**Ausgewählter Auszug**
-- -- --

Postalische Erreichbarkeit des Rechnungsausstellers
Die rechtliche Problematik: Ordnungsgemäße Rechnung
Erhält ein Unternehmer für sein Unternehmen eine Lieferung oder eine sonstige Leistung, für die der leistende Unternehmer die Umsatzsteuer schuldet, benötigt der Leistungsempfänger für seinen Vorsteuerabzug eine ordnungsgemäße Rechnung nach § 14 und § 14a UStG (§ 15 Abs. 1 Satz 1 Nr. 1 Satz 2 UStG). In dieser Rechnung muss der vollständige Name und die vollständige Anschrift sowohl des leistenden Unternehmers als auch die des Leistungsempfänger enthalten sein.
Wichtig: Eine ordnungsgemäße Rechnung ist aber nur in den in § 15 Abs. 1 Satz 1 Nr. 1 UStG genannten Fällen für den Vorsteuerabzug notwendig. Insbesondere in den Fällen des innergemeinschaftlichen Erwerbs (§ 15 Abs. 1 Satz 1 Nr. 3 UStG) oder bei Fällen der Steuerschuld des Leistungsempfängers (§ 15 Abs. 1 Satz 1 Nr. 4 UStG, sog. Reverse-Charge-Verfahren) setzt der Vorsteuerabzug keine Rechnung – und damit auch keine ordnungsgemäße Rechnung – voraus.
Entgegen früherer Rechtsauffassung hatte der EuGH (Urteil vom 15.11.2017 - C-374/16, C- 375/16) schon 2017 festgestellt, dass auch eine Anschrift als ordnungsgemäß i. S. d. Regelung anzusehen ist, unter der eine postalische Erreichbarkeit gewährleistet ist.
Wichtig: Damit war eindeutig gerichtlich klargestellt, dass eine zum Vorsteuerabzug berechtigende Rechnung nicht voraussetzt, dass die wirtschaftliche Tätigkeit des leistenden Unternehmers unter der Anschrift ausgeübt wird, die in der von ihm ausgestellten Rechnung angegeben ist. Vielmehr reicht jede Art von Anschrift, einschließlich einer Briefkastenanschrift, aus, sofern der Unternehmer unter dieser Anschrift postalisch erreichbar ist.

-- -- --

**Datensatzauszug**
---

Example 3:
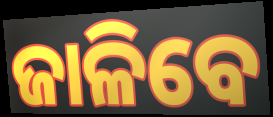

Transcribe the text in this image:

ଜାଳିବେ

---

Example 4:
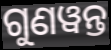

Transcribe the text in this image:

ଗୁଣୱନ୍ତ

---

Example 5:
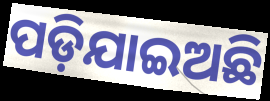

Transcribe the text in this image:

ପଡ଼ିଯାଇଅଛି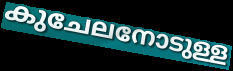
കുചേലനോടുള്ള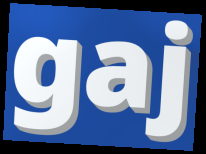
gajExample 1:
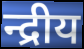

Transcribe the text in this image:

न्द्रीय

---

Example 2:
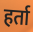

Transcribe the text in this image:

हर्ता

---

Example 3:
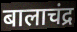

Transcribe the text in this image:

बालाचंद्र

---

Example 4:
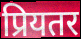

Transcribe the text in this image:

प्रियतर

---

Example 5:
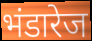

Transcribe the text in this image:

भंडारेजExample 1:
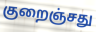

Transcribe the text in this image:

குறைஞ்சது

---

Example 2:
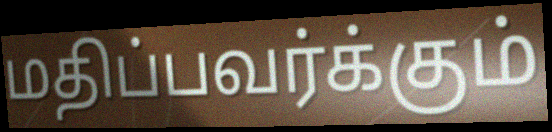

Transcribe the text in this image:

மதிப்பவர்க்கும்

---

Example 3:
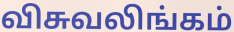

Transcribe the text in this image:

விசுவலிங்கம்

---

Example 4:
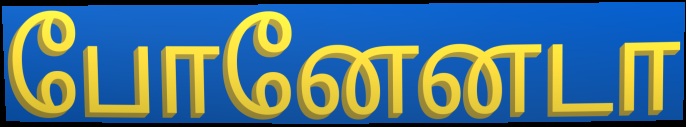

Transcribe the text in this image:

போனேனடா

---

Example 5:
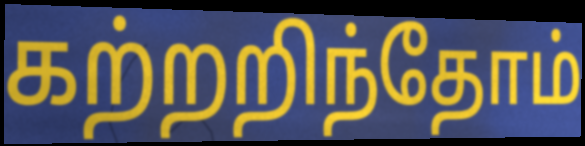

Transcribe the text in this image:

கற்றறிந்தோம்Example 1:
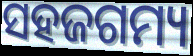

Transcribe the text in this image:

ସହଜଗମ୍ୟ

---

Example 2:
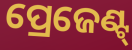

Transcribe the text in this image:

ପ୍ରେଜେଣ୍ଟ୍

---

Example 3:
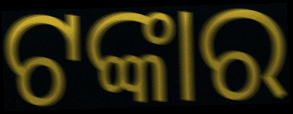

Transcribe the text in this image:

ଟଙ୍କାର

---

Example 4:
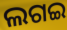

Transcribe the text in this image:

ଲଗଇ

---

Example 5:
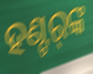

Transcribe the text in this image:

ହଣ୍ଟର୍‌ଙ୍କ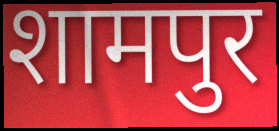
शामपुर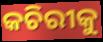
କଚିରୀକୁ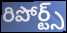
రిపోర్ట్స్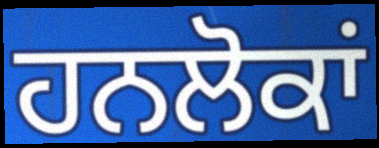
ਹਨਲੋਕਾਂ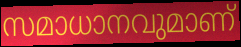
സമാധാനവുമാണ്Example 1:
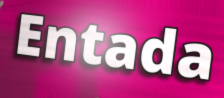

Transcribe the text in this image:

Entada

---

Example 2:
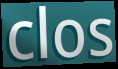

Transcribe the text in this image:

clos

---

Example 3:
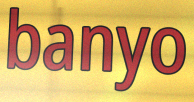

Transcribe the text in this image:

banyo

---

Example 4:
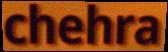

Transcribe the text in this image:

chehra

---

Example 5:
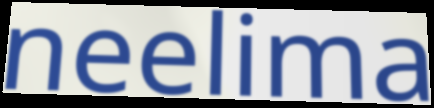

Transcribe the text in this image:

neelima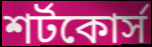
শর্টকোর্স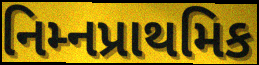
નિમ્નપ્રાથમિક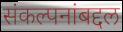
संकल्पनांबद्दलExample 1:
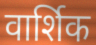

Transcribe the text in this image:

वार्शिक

-- -- --

**Schriftliche Aufgabe**
Wiederhole aus dem Text zur postalischen Erreichbarkeit zeichengenau den Abschnitt, der mit den Wörtern „Postalische Erreichbarkeit des“ einsetzt und mit „Leistungsempfänger enthalten sein.“ schließt.

**Antwort zur Aufgabe**
Postalische Erreichbarkeit des Rechnungsausstellers
Die rechtliche Problematik: Ordnungsgemäße Rechnung
Erhält ein Unternehmer für sein Unternehmen eine Lieferung oder eine sonstige Leistung, für die der leistende Unternehmer die Umsatzsteuer schuldet, benötigt der Leistungsempfänger für seinen Vorsteuerabzug eine ordnungsgemäße Rechnung nach § 14 und § 14a UStG (§ 15 Abs. 1 Satz 1 Nr. 1 Satz 2 UStG). In dieser Rechnung muss der vollständige Name und die vollständige Anschrift sowohl des leistenden Unternehmers als auch die des Leistungsempfänger enthalten sein.